Page-level text extractions:
* * * * * * *

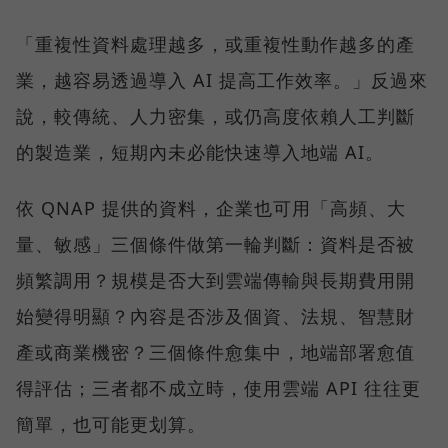
「重複性資料處理越多，或重複性動作越多的產
業，越容易透過導入 AI 提高工作效率。」反過來
說，較傳統、人力密集，或仍高度依賴人工判斷
的製造業，短期內未必能快速導入地端 AI。
依 QNAP 提供的資料，企業也可用「高頻、大
量、敏感」三個條件做第一輪判斷：資料是否被
頻繁調用？規模是否大到雲端傳輸與長期費用開
始變得明顯？內容是否涉及個資、法規、智慧財
產或商業機密？三個條件愈集中，地端部署愈值
得評估；三者都不成立時，使用雲端 API 往往更
簡單，也可能更划算。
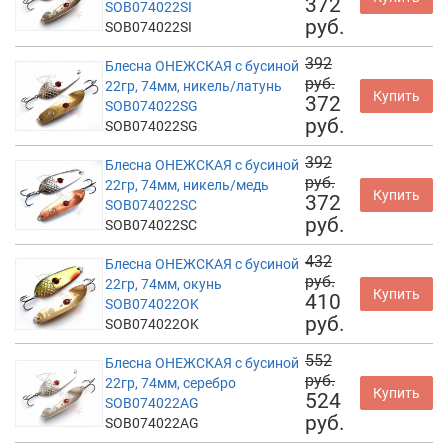
372
SOB074022SI
руб.
SOB074022SI
392
Блесна ОНЕЖСКАЯ с бусиной
руб.
22гр, 74мм, никель/латунь
Купить
372
SOB074022SG
руб.
SOB074022SG
392
Блесна ОНЕЖСКАЯ с бусиной
руб.
22гр, 74мм, никель/медь
Купить
372
SOB074022SC
руб.
SOB074022SC
432
Блесна ОНЕЖСКАЯ с бусиной
руб.
22гр, 74мм, окунь
Купить
410
SOB074022OK
руб.
SOB074022OK
552
Блесна ОНЕЖСКАЯ с бусиной
руб.
22гр, 74мм, серебро
Купить
524
SOB074022AG
руб.
SOB074022AG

* * * * * * *

#### [What needs to be done]
Each record should be written out again exactly, though without its pictures.

#### [Task answer]
「重複性資料處理越多，或重複性動作越多的產
業，越容易透過導入 AI 提高工作效率。」反過來
說，較傳統、人力密集，或仍高度依賴人工判斷
的製造業，短期內未必能快速導入地端 AI。
依 QNAP 提供的資料，企業也可用「高頻、大
量、敏感」三個條件做第一輪判斷：資料是否被
頻繁調用？規模是否大到雲端傳輸與長期費用開
始變得明顯？內容是否涉及個資、法規、智慧財
產或商業機密？三個條件愈集中，地端部署愈值
得評估；三者都不成立時，使用雲端 API 往往更
簡單，也可能更划算。
372
SOB074022SI
руб.
SOB074022SI
392
Блесна ОНЕЖСКАЯ с бусиной
руб.
22гр, 74мм, никель/латунь
Купить
372
SOB074022SG
руб.
SOB074022SG
392
Блесна ОНЕЖСКАЯ с бусиной
руб.
22гр, 74мм, никель/медь
Купить
372
SOB074022SC
руб.
SOB074022SC
432
Блесна ОНЕЖСКАЯ с бусиной
руб.
22гр, 74мм, окунь
Купить
410
SOB074022OK
руб.
SOB074022OK
552
Блесна ОНЕЖСКАЯ с бусиной
руб.
22гр, 74мм, серебро
Купить
524
SOB074022AG
руб.
SOB074022AG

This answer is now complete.